● **INPUT**

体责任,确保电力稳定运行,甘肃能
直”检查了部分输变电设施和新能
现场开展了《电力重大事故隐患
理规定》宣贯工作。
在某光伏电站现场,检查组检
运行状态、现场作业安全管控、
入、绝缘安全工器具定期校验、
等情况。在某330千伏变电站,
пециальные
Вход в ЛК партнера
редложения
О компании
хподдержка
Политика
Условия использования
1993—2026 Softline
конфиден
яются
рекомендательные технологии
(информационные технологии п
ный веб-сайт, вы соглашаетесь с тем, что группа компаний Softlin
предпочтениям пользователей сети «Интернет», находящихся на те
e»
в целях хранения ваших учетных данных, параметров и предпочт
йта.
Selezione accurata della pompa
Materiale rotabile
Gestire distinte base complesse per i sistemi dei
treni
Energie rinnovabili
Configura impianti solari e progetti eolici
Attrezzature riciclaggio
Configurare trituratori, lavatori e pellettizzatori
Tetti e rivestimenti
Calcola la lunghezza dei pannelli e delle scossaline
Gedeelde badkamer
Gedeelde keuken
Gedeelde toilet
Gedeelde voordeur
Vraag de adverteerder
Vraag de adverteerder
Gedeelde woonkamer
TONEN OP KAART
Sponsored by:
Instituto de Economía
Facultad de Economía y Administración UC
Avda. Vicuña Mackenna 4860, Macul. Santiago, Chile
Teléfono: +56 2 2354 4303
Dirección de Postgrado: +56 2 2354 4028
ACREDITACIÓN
--
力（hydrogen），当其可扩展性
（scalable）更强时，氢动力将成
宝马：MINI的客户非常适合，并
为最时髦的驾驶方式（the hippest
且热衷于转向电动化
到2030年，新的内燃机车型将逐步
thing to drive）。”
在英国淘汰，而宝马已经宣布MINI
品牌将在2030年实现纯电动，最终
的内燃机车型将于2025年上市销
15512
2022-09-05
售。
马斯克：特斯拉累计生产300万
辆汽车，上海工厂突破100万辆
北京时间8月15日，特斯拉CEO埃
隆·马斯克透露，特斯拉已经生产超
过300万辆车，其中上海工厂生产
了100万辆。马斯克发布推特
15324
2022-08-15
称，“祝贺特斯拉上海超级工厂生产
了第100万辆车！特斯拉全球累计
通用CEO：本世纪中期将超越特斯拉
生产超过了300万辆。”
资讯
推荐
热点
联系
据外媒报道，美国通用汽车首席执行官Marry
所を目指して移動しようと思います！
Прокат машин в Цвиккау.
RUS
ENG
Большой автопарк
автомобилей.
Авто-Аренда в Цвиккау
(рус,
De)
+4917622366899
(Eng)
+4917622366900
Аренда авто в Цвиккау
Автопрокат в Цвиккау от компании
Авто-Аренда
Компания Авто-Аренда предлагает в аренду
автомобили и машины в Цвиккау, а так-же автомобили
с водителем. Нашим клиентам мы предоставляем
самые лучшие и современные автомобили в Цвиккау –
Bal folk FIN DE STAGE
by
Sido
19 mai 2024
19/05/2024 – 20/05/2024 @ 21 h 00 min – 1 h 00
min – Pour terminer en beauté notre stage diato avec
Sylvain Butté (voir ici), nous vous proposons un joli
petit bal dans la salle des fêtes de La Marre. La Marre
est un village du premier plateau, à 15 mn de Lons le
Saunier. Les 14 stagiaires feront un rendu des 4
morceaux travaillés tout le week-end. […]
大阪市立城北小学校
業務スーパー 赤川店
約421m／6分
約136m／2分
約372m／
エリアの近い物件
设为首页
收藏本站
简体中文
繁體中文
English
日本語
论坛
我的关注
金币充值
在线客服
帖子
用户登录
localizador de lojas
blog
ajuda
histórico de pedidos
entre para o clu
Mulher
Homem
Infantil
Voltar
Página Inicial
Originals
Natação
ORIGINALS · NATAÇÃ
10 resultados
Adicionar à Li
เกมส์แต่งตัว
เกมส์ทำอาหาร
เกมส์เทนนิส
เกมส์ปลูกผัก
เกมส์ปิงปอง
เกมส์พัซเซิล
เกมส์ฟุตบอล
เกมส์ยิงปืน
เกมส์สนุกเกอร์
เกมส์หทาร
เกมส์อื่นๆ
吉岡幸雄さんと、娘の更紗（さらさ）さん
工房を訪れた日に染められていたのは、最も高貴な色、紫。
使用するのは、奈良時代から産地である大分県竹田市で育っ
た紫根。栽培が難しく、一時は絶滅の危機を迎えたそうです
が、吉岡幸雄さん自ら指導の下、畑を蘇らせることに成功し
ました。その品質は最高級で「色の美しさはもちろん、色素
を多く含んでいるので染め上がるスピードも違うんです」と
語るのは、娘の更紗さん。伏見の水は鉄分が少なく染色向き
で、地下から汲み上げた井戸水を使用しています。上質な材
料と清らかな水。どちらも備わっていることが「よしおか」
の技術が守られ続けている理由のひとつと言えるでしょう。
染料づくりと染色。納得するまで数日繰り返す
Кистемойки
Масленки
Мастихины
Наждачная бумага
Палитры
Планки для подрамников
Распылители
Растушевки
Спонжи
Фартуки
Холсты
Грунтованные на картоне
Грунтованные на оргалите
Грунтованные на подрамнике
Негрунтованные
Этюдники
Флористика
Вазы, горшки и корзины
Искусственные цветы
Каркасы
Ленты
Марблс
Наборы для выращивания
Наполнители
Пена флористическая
...
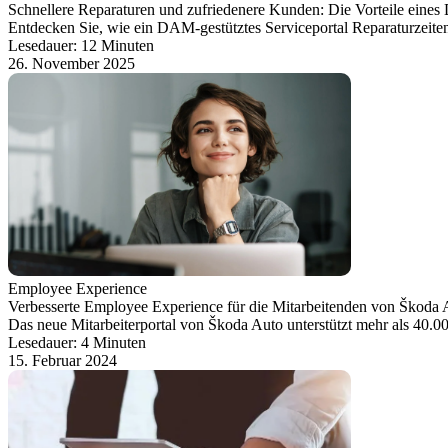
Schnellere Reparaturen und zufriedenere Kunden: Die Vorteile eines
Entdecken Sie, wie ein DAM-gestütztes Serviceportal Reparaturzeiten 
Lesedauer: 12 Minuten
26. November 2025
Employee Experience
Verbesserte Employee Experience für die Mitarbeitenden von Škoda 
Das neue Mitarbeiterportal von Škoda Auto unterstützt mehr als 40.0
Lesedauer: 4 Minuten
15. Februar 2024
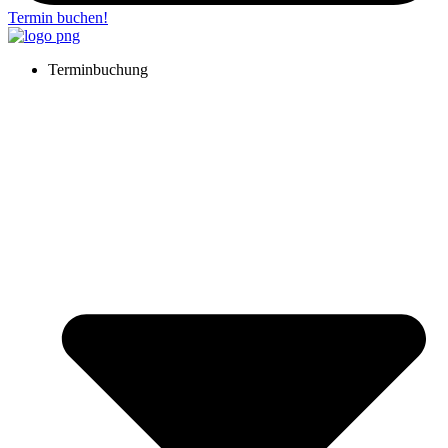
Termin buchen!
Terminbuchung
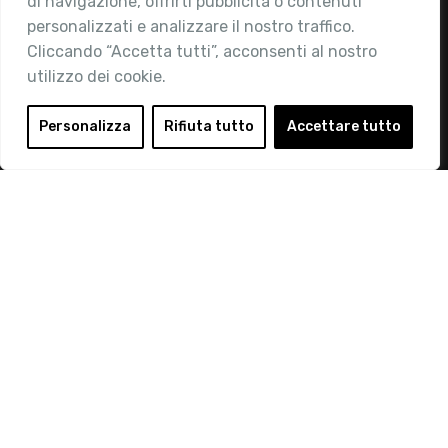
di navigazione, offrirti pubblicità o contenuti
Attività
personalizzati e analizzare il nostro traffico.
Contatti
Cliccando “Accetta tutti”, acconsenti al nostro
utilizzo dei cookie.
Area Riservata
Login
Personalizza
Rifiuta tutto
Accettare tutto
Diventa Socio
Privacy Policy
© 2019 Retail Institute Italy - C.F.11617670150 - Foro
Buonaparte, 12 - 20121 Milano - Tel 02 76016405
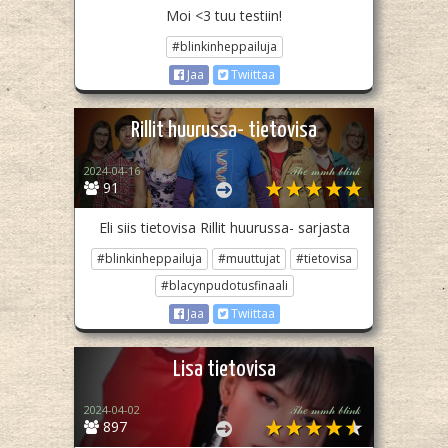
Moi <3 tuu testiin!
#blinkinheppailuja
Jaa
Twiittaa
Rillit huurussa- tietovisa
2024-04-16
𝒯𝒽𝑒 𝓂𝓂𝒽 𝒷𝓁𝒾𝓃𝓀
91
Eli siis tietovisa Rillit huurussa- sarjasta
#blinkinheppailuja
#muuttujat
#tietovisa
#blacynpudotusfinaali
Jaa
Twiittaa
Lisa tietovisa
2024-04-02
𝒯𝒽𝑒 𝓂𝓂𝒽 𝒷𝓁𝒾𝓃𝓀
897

● **WORK INSTRUCTION**
Can you rename every "Авто-Аренда" to "Авто-Прокат" in the part of the records that opens with the line containing "力（hydrogen），当其可扩展性" and closes with the line containing "с водителем. Нашим клиентам мы предоставляем", leaving everything else unchanged and returning only those lines?

● **WRITTEN ANSWER**
力（hydrogen），当其可扩展性
（scalable）更强时，氢动力将成
宝马：MINI的客户非常适合，并
为最时髦的驾驶方式（the hippest
且热衷于转向电动化
到2030年，新的内燃机车型将逐步
thing to drive）。”
在英国淘汰，而宝马已经宣布MINI
品牌将在2030年实现纯电动，最终
的内燃机车型将于2025年上市销
15512
2022-09-05
售。
马斯克：特斯拉累计生产300万
辆汽车，上海工厂突破100万辆
北京时间8月15日，特斯拉CEO埃
隆·马斯克透露，特斯拉已经生产超
过300万辆车，其中上海工厂生产
了100万辆。马斯克发布推特
15324
2022-08-15
称，“祝贺特斯拉上海超级工厂生产
了第100万辆车！特斯拉全球累计
通用CEO：本世纪中期将超越特斯拉
生产超过了300万辆。”
资讯
推荐
热点
联系
据外媒报道，美国通用汽车首席执行官Marry
所を目指して移動しようと思います！
Прокат машин в Цвиккау.
RUS
ENG
Большой автопарк
автомобилей.
Авто-Прокат в Цвиккау
(рус,
De)
+4917622366899
(Eng)
+4917622366900
Аренда авто в Цвиккау
Автопрокат в Цвиккау от компании
Авто-Прокат
Компания Авто-Прокат предлагает в аренду
автомобили и машины в Цвиккау, а так-же автомобили
с водителем. Нашим клиентам мы предоставляем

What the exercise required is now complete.